— Устаревшее искусство Оливье Бертена… Никогда еще не знал он такой печали, такого упадка духа, такого отчетливого ощущения, что пришел конец всему — конец его физическому и духовному существованию, — и никогда еще его отчаявшаяся душа не погружалась в такую скорбь. До двух часов просидел он в кресле перед камином, протянув ноги к огню, будучи не в силах шевельнуться, заняться хоть чем бы то ни было. Потом у него возникла потребность, чтобы его утешили, потребность пожать верные руки, взглянуть в преданные ему глаза, потребность, чтобы его пожалели, помогли ему, дружески обласкали. И он, как всегда, отправился к графине.

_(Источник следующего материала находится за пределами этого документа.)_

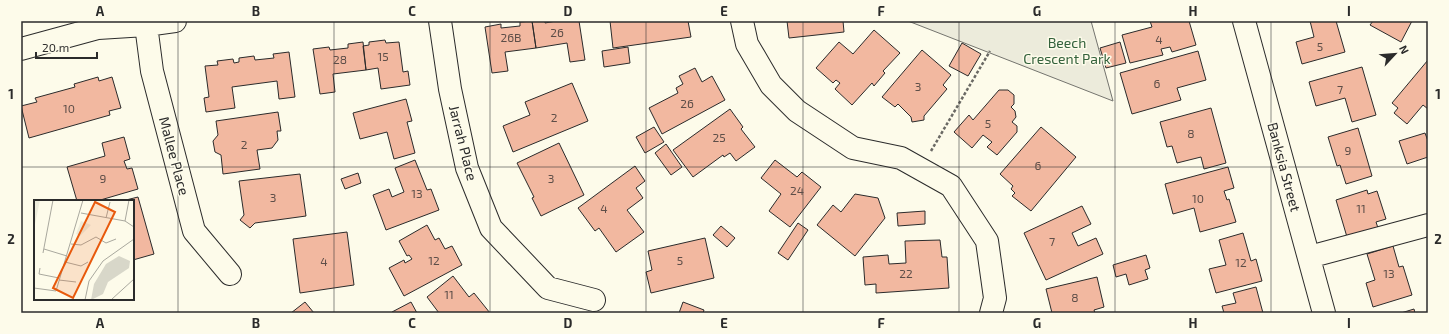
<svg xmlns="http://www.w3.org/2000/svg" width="1449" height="334" viewBox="0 0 1449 334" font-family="'Exo 2',sans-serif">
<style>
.green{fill:#ecebdb;stroke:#74746e}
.building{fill:#f2b8a0;stroke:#2b2b2b}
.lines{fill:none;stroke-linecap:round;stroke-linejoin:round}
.minor-casing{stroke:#2b2b2b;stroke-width:24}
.path{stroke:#6a6964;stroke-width:2.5;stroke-dasharray:3 2;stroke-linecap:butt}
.minor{stroke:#fdfbea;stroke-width:22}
.grid{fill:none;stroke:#2b2b2b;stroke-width:1;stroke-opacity:0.55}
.labels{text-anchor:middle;stroke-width:3;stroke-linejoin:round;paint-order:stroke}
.number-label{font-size:12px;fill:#5d4e48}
.park-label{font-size:14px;fill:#34623c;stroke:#fdfbea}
.street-label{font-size:14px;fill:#2b2b2b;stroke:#fdfbea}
.inset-road{fill:none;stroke:#a9a89e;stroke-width:1}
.view{fill:#e8590c;fill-opacity:0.15;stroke:#e8590c;stroke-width:2}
.inset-edge{fill:none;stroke:#2b2b2b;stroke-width:2}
.neatline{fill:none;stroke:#2b2b2b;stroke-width:1.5}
.grid-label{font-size:13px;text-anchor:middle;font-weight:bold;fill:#2b2b2b}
</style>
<rect width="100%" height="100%" fill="#fdfbea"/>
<path class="green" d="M908 21H1091L1113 101Z"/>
<path class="building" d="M532 21H545V23L556 21H579L585 60 570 62 567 43 536 48Z
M532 21 536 48 505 52 508 71 492 73 485 27 501 24V28L520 26V22Z
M610 21H688L691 37 613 48Z
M787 21H843L844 32 789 38Z
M1150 21H1189L1196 45 1172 52 1170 47 1161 49 1163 55 1130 63 1122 35 1152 27Z
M1310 21H1336L1345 52 1302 64 1296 42 1314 37Z
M1373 21H1412L1401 42 1370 25Z
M874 30 900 53 883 71 885 73 874 86 872 83 852 105 835 89 840 83 836 80 833 83 816 68 839 42 853 54Z
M385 40 386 43 399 42 403 72 408 71 410 85 381 89 378 68 366 70 363 46 369 45V42Z
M363 42 366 70 333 74 335 92 320 94 313 49 329 47 330 50 348 48V44Z
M1120 42 1126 63 1106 68 1100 48Z
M962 43 981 54 968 76 949 66Z
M628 47 630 63 604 67 602 51Z
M922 50 951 75 943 85 947 89 924 116V120L912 122 911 117 898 104 895 107 882 97Z
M1198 51 1206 80 1177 88 1181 100 1132 114 1120 73Z
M289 52 295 97 279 99 277 81 232 87 235 108 206 112 204 98 209 97 205 66 218 65 217 61 233 59 234 63 239 62V58L254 56 255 60 274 58 273 54Z
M1428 60V109L1423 105 1407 124 1394 113 1398 108 1392 103Z
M1362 67 1376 115 1352 122 1345 98 1316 106 1309 82Z
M695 68 702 82 712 76 725 100 662 134 649 108 678 93 676 88 683 84 679 76Z
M98 77 99 81 112 77 121 108 109 111 110 115 29 138 21 106 37 102 35 98 75 87 74 84Z
M572 83 588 121 513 152 503 126 530 115 525 102Z
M999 90H1008L1014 95V104L1011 107 1015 111 1016 117 1012 122 1017 126V132L997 155 987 147 992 142 983 135 972 148 954 132 969 115 973 120Z
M406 99 412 121 407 122 415 153 394 159 387 132 360 139 353 113Z
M1211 108 1226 163 1204 169 1201 157 1177 163 1172 146 1167 147 1160 122Z
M730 109 743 127 741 129 755 147 736 161 730 153 724 157 723 155 693 177 673 150Z
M278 112 281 131H277L278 140 272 148 257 150 260 169 223 174 221 155 215 152 213 141 218 135 216 121Z
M654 127 664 142 645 153 636 137Z
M1041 127 1076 157 1031 211 1012 196 1015 193 1011 189 1013 186 1000 174Z
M1358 128 1372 176 1346 184 1340 165 1337 166 1328 137Z
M1425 133 1428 141V157L1407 164 1399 141Z
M124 137 130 159 124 161 127 169 132 168 138 189 97 201H77L67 167 105 156 102 143Z
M559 143 584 195 541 216 532 198 534 197 517 163Z
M666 144 682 167 671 175 655 153Z
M415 160 427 190 431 189 439 210 386 230 373 195 389 189 392 197 404 192 395 168Z
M775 160 797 177 802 172 821 187 790 227 769 211 781 194 761 178Z
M635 166 645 181 636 188 643 198 627 210 644 232 616 252 599 228 595 231 578 208Z
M1228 167 1234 188 1224 191 1227 200 1229 199 1236 222 1200 232 1194 208 1173 214 1165 184Z
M358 173 361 183 345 189 341 179Z
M300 174 306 216 255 223 250 228 240 220 244 215 239 181Z
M1367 190 1368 194 1377 191 1386 219 1376 222 1378 228 1347 237 1336 200Z
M855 194 878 198 885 218 855 256 817 225 833 205 841 212Z
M138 197 154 254 133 260V201H122Z
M1082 206 1091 224 1072 233 1078 246 1096 238 1103 254 1046 280 1024 233Z
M925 211V224L898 226 897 213Z
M798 223 808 230 788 260 778 253Z
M427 225 435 240 439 238 445 249 452 246 462 265 404 296 389 268 404 260 405 263 412 259 409 255 407 256 399 241Z
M721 226 735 238 727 247 713 235Z
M347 232 354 285 300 293 293 239Z
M1243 233 1251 261 1256 259 1262 281 1216 293 1209 269 1226 265 1219 240Z
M705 238 714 278 651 293 646 272 652 270 648 251Z
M940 240 942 257H947L949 288 876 293V284L865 285 863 257 888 255 889 264 906 263 905 241Z
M1393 246 1399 267 1403 266 1412 295 1373 307 1366 283 1375 280 1367 254Z
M1146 255 1150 268 1145 270 1148 279 1129 285 1126 274 1116 277 1113 265Z
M453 276 469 297 474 293 490 313H439L427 297Z
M1097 277 1104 307 1094 310 1095 313H1052L1046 289Z
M1256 287 1263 313H1224L1222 306 1236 303 1233 293Z
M305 302 314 313H291Z
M411 302 417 313H393L392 312Z
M683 302 704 310 703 313H679Z
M1414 309 1415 313H1401Z"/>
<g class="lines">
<g class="minor-casing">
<path id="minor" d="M440 21 450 89 467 168 491 228 548 288 594 300
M742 21 747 44 771 85 797 111 853 148 901 158 951 186 987 241 995 298 991 313
M1244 21 1324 313
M146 25 152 71 194 231 230 274
M21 49 98 28 146 25 175 21
M1309 257 1428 225"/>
</g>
<path class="path" d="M931 151 990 51"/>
<use href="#minor" class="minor"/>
</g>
<path class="grid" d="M178 21V313M334 21V313M490 21V313M646 21V313M803 21V313M959 21V313M1115 21V313M1271 21V313M21 167H1428"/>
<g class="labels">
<g class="number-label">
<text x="557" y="37">26</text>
<text x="511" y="42">26B</text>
<text x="1159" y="44">4</text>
<text x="1320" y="51">5</text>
<text x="383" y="61">15</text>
<text x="340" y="64">28</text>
<text x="1157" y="88">6</text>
<text x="918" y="91">3</text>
<text x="1340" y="94">7</text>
<text x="687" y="108">26</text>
<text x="69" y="113">10</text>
<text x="554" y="122">2</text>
<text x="988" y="128">5</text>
<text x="1191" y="138">8</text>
<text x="719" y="142">25</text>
<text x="244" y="149">2</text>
<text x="1348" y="155">9</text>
<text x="1038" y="170">6</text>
<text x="103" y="183">9</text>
<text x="551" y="183">3</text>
<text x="797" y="195">24</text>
<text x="417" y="198">13</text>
<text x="273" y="202">3</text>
<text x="1198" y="203">10</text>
<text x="604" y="213">4</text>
<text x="1361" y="213">11</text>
<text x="1052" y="246">7</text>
<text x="434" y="265">12</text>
<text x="680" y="265">5</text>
<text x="324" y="266">4</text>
<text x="1241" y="267">12</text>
<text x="906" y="278">22</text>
<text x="1389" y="278">13</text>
<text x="449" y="299">11</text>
<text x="1075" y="302">8</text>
</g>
<g class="park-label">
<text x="1067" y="48">Beech<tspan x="1067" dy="16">Crescent Park</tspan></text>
</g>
<g class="street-label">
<text transform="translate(463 143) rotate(76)" y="5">Jarrah Place</text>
<text transform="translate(174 156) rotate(75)" y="5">Mallee Place</text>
<text transform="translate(1284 167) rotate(75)" y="5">Banksia Street</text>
</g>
</g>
<g transform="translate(34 200)">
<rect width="100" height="100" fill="#fdfbea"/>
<path d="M0 0H6L0 29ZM47 21 57 25 46 36 42 34Z" fill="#ecebdb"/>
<path d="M85 56 96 61 95 68 74 82 69 94 57 100 60 84 72 64Z" fill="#d8d7c9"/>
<path class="inset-road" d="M47 13 91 21 100 27M72 18 76 2M91 21 95 0M37 44 47 45 62 37 72 43 82 39M10 49 33 56M9 53 19 0M31 62 47 66 54 62M6 68 5 74 25 78M25 80 42 82M0 88 22 91 49 0M78 99 100 79M51 100 55 81 69 61 100 39"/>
<path class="view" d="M61 2 81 12 39 98 19 88Z"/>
<rect width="100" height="100" class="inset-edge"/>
</g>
<rect width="1449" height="334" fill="none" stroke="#fdfbea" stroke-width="44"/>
<g transform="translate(1395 54) rotate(64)" stroke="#fdfbea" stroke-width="3" paint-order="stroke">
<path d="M0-3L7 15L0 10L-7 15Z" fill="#2b2b2b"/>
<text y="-6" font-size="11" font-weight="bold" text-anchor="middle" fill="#2b2b2b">N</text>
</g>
<path d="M36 52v6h61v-6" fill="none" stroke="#2b2b2b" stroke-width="2"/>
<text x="42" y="52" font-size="12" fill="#2b2b2b" stroke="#fdfbea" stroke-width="3" paint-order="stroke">20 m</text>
<rect x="22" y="22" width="1405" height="290" class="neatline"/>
<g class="grid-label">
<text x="100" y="16">A</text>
<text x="256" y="16">B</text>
<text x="412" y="16">C</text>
<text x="568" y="16">D</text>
<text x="724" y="16">E</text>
<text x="881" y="16">F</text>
<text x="1037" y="16">G</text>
<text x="1193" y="16">H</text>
<text x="1349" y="16">I</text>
<text x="11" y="99">1</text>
<text x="1438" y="99">1</text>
<text x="11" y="244">2</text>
<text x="1438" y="244">2</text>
<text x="100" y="328">A</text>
<text x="256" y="328">B</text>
<text x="412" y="328">C</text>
<text x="568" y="328">D</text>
<text x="724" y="328">E</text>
<text x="881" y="328">F</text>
<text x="1037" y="328">G</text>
<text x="1193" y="328">H</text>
<text x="1349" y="328">I</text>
</g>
</svg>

Когда он вошел в гостиную, Аннета была там одна; стоя к нему спиной, она быстро надписывала адрес на какой-то записке. На столе рядом с нею лежал развернутый номер Фигаро. Бертен увидел одновременно и газету и девушку и растерянно остановился, не смея сделать ни шагу дальше. О, если она прочитала! Она обернулась, но, занятая, вся поглощенная своими женскими заботами, быстро произнесла:

— А, здравствуйте, господин художник! Извините, что я вас покидаю, но наверху меня ждет портниха, а вы понимаете, что портниха перед свадьбой — это дело важное. Я предоставлю вам маму — она там спорит и обсуждает мои туалеты с этой мастерицей. А если мама мне понадобится, я потребую ее у вас на несколько минут.

И она скрылась почти бегом, чтобы ясно показать ему, как ей некогда.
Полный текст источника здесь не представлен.